The report measures growth at businesses that employ roughly 90 percent of the U.S. work force, from retail and construction companies to health care and financial services firms. The service sector has grown for 33 straight months.
In September, the survey noted that consumer demand rose sharply, which could help lift economic growth from its tepid pace and ultimately lead to more hiring.
A measure of current sales activity jumped to 59.9, up from 55.6 in August. And a gauge of new orders rose to 57.7, up from 53.7 in August. Still, the report noted that job growth slowed at service firms last month.
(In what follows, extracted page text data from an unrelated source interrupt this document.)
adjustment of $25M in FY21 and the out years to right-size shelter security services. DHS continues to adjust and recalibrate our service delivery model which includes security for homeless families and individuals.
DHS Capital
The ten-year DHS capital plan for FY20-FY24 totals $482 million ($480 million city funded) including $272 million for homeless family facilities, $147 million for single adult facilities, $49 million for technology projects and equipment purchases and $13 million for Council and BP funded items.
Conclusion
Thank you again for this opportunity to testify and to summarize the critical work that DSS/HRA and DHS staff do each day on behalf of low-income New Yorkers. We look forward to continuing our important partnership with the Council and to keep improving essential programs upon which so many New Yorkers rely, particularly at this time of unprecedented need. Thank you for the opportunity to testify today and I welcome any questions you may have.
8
"Overall, this is an encouraging survey," said Paul Dales, senior U.S. economist at Capital Economics. "But more than a couple of stronger surveys will be needed to conclude that the economic outlook has brightened dramatically."
Faster growth at service firms also coincided with the first month of growth at U.S. factory activity since May. The ISM manufacturing survey, released Monday, said growth was also driven by a sharp jump in new orders.
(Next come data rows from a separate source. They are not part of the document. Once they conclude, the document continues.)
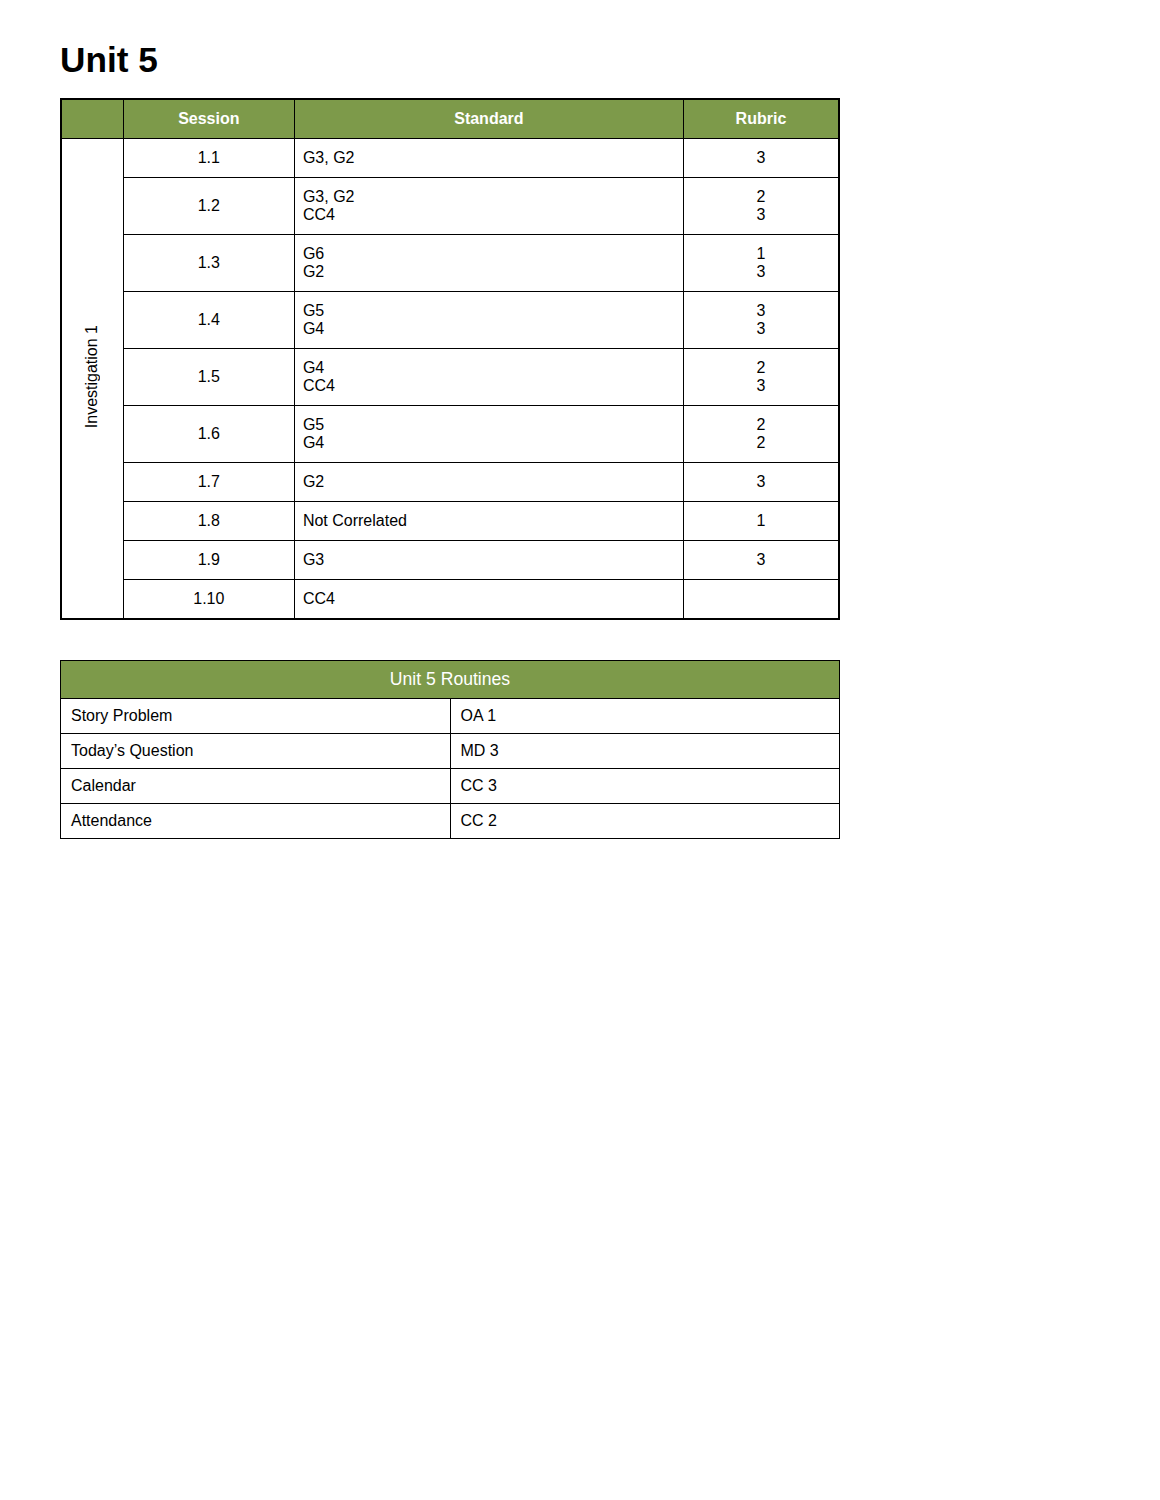Unit 5
| | Session | Standard | Rubric |
| --- | --- | --- | --- |
| Investigation 1 | 1.1 | G3, G2 | 3 |
| 1.2 | G3, G2 CC4 | 2 3 |
| 1.3 | G6 G2 | 1 3 |
| 1.4 | G5 G4 | 3 3 |
| 1.5 | G4 CC4 | 2 3 |
| 1.6 | G5 G4 | 2 2 |
| 1.7 | G2 | 3 |
| 1.8 | Not Correlated | 1 |
| 1.9 | G3 | 3 |
| 1.10 | CC4 | |
| Unit 5 Routines |
| --- |
| Story Problem | OA 1 |
| Today’s Question | MD 3 |
| Calendar | CC 3 |
| Attendance | CC 2 |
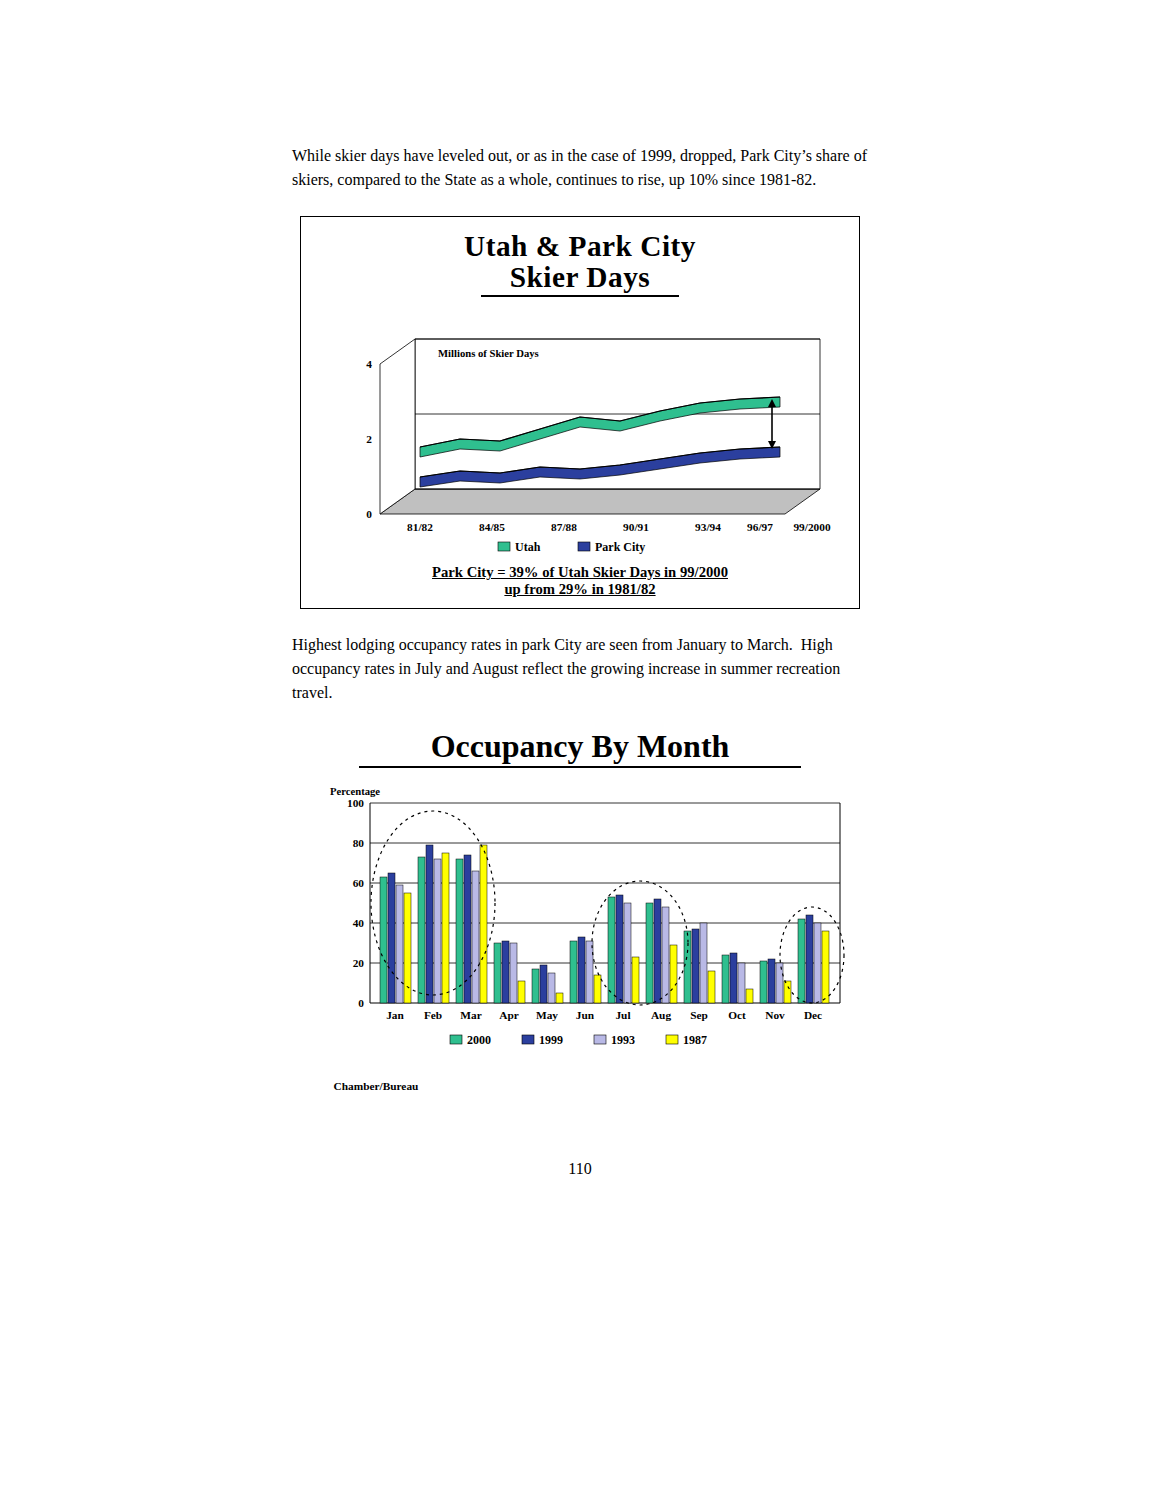While skier days have leveled out, or as in the case of 1999, dropped, Park City’s share of skiers, compared to the State as a whole, continues to rise, up 10% since 1981-82.
Utah & Park City
Skier Days
4 2 0 Millions of Skier Days 81/82 84/85 87/88 90/91 93/94 96/97 99/2000 Utah Park City
Park City = 39% of Utah Skier Days in 99/2000
up from 29% in 1981/82
Highest lodging occupancy rates in park City are seen from January to March. High occupancy rates in July and August reflect the growing increase in summer recreation
travel.
Occupancy By Month
Percentage 100 80 60 40 20 0 Jan Feb Mar Apr May Jun Jul Aug Sep Oct Nov Dec 2000 1999 1993 1987
Chamber/Bureau
110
Still, without more jobs and higher pay, economic growth is unlikely to accelerate from the paltry 1.3 percent annual rate recorded in the April-June quarter.
A separate report Wednesday from payroll processor ADP said private employers added 162,000 jobs last month. While modest, such hiring is generally too little to rapidly lower the unemployment rate.
The ADP survey has also diverged sharply from the government's more closely watched employment report. The Labor Department releases its September job figures on Friday.
The ISM survey showed service companies kept adding jobs in September, although at a slower pace. A measure of hiring in the survey fell to 51.1, down from 53.8 in August.
Service companies have been a key source of job growth this year. They have created an average of 133,000 jobs per month, or 95 percent of the net jobs added since January.
Still, many of the new service jobs have been low-paying retail and restaurant positions.
Job growth will feature prominently in Wednesday night's debate between President Barack Obama and GOP challenger Mitt Romney in Denver, the first of three in this year's election. The economy is the top issue on most voters' minds with just five weeks left before Election Day.
Obama is expected to highlight the 5.1 million jobs created by private employers since February 2010. Romney will likely focus on the unemployment rate, which has been above 8 percent for the past three and a half years.